Directions for this task: Set down, exactly as written, the lines from the line holding "left shoulder: (402, 280)" to the end of the data, inclusive, skipping any pictures.

Extracted data entries

=== Begin Enclosure ===

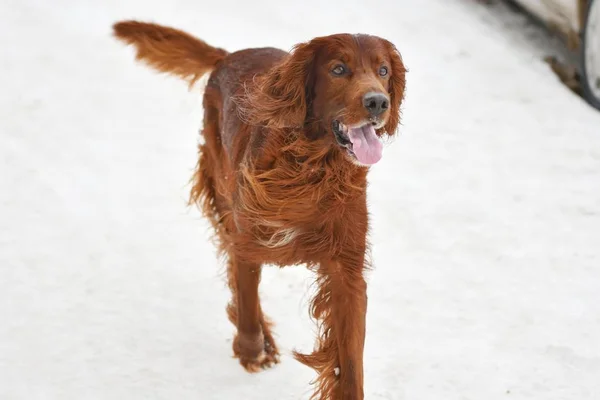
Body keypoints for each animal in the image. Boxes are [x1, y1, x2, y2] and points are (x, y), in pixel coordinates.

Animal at [113, 21, 408, 400]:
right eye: (338, 69)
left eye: (383, 71)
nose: (377, 102)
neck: (314, 170)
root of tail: (228, 56)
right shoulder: (249, 240)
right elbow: (247, 299)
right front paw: (252, 350)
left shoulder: (347, 271)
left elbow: (350, 360)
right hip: (222, 184)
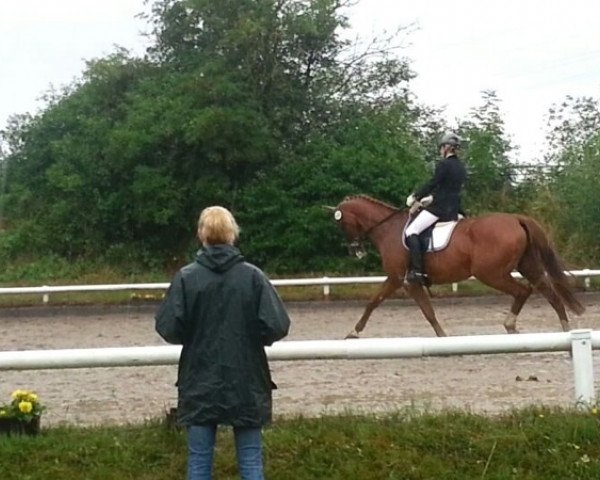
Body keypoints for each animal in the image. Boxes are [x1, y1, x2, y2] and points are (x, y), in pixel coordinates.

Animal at [328, 194, 584, 338]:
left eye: (343, 224)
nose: (356, 251)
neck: (388, 229)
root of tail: (516, 218)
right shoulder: (401, 281)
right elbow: (386, 304)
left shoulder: (402, 280)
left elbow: (417, 309)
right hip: (527, 265)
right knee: (548, 291)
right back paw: (565, 328)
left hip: (490, 274)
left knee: (524, 291)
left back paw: (511, 325)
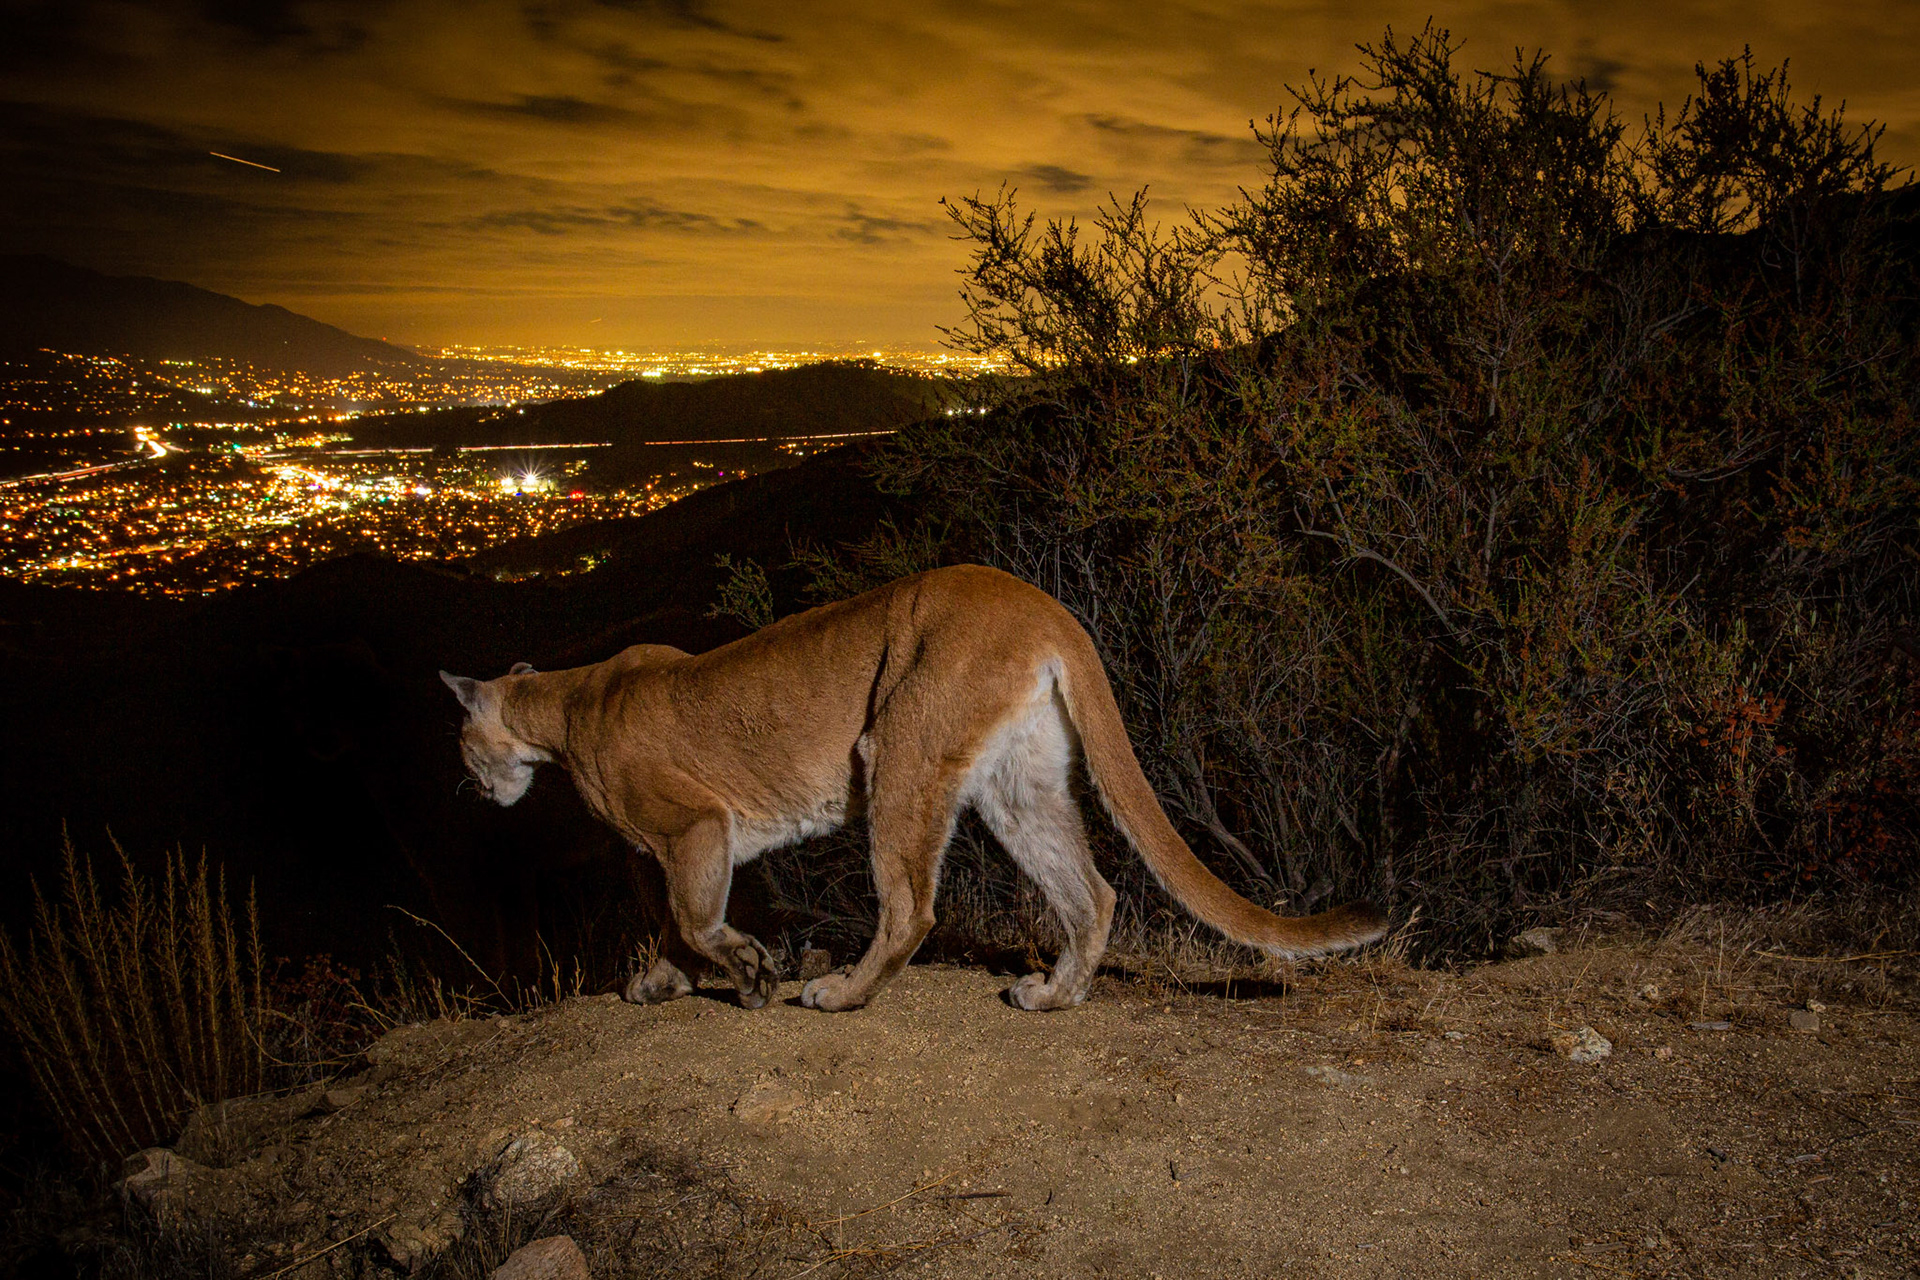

=== End Enclosure ===

Finished exercise:
left shoulder: (402, 280)
left elbow: (417, 309)
right hip: (527, 265)
right knee: (548, 291)
right back paw: (565, 328)
left hip: (490, 274)
left knee: (524, 291)
left back paw: (511, 325)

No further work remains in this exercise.